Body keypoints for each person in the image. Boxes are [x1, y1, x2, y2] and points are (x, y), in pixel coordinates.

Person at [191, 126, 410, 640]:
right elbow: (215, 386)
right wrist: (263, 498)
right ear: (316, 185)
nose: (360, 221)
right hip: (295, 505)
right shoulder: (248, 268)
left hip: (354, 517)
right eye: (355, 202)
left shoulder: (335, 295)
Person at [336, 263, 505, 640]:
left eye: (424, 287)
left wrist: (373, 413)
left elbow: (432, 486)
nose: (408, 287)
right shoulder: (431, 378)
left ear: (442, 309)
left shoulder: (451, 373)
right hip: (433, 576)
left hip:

:::::

Copy out each line from the preceding entries that mentions the word "left".

left hip: (354, 517)
left shoulder: (335, 295)
left eye: (424, 287)
left wrist: (373, 413)
left elbow: (432, 486)
left ear: (442, 309)
left shoulder: (451, 373)
left hip:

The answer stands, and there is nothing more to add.